Which lines in the records below contain the word "value"? Pull out each of them and copy it in full.

(Provided information)

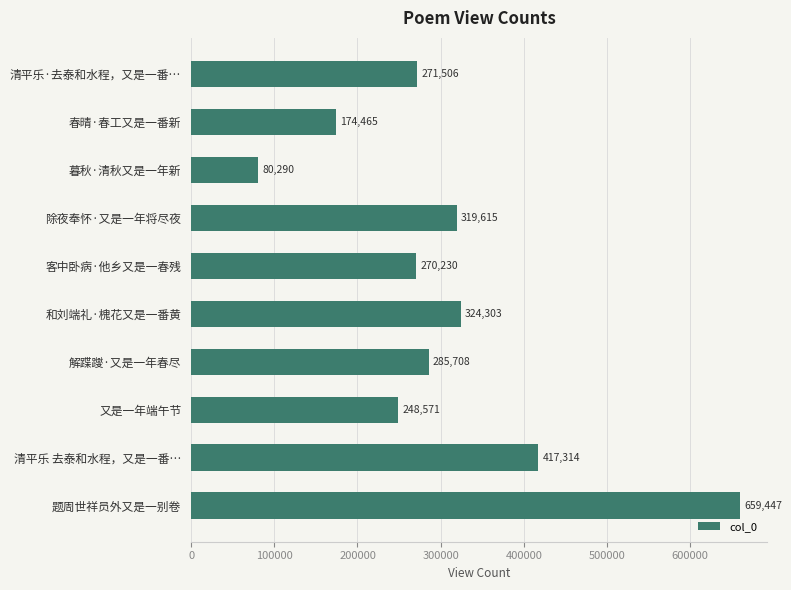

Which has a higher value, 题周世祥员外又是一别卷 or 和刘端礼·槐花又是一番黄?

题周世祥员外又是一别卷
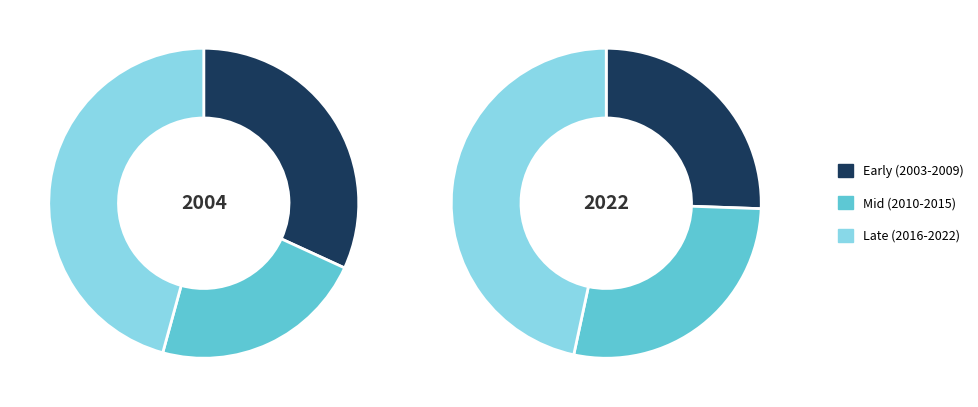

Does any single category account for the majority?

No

(End Provided information)
(Provided information)

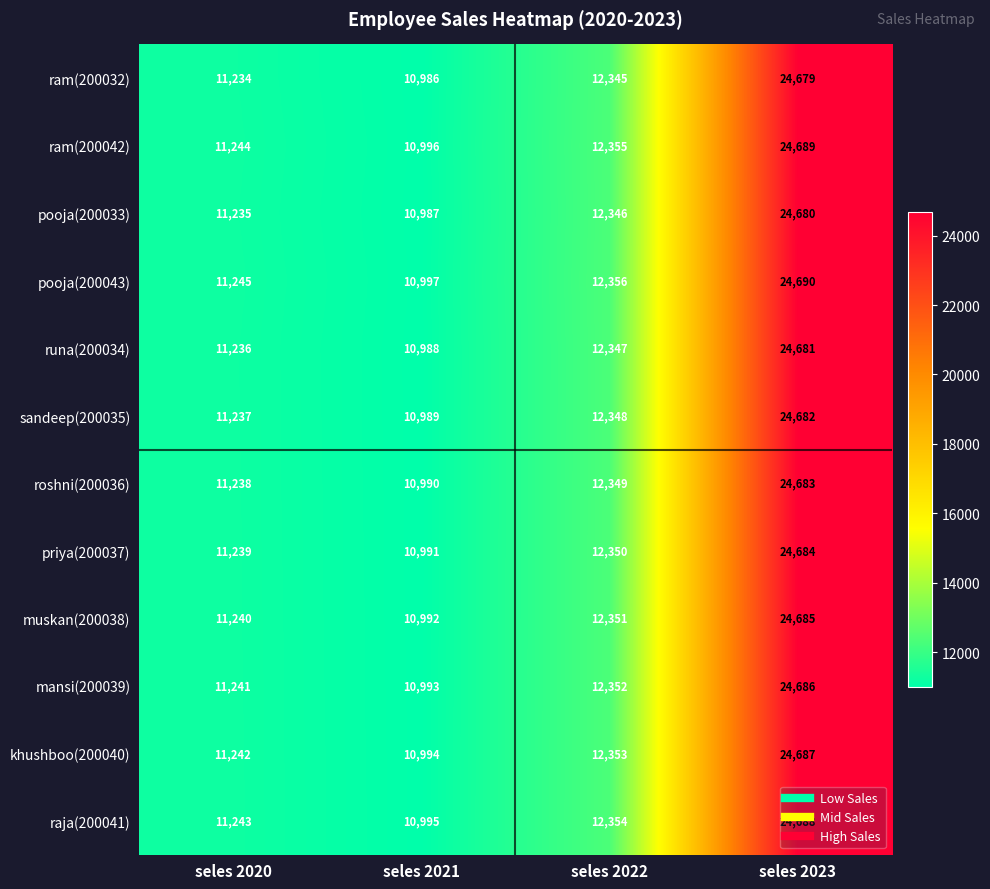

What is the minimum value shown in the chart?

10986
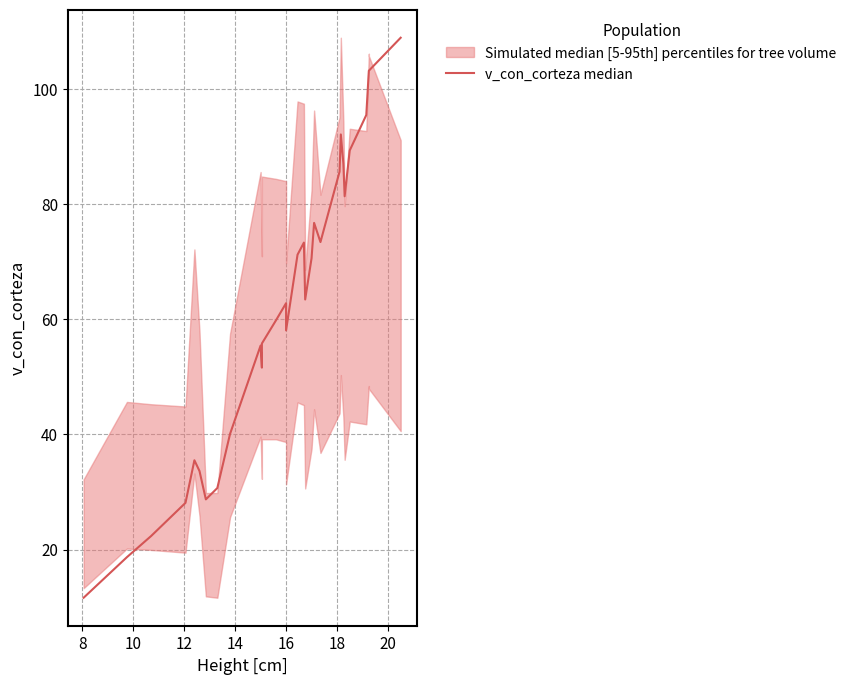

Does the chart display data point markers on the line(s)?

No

(End Provided information)

Your solution:
Which has a higher value, 题周世祥员外又是一别卷 or 和刘端礼·槐花又是一番黄?
What is the minimum value shown in the chart?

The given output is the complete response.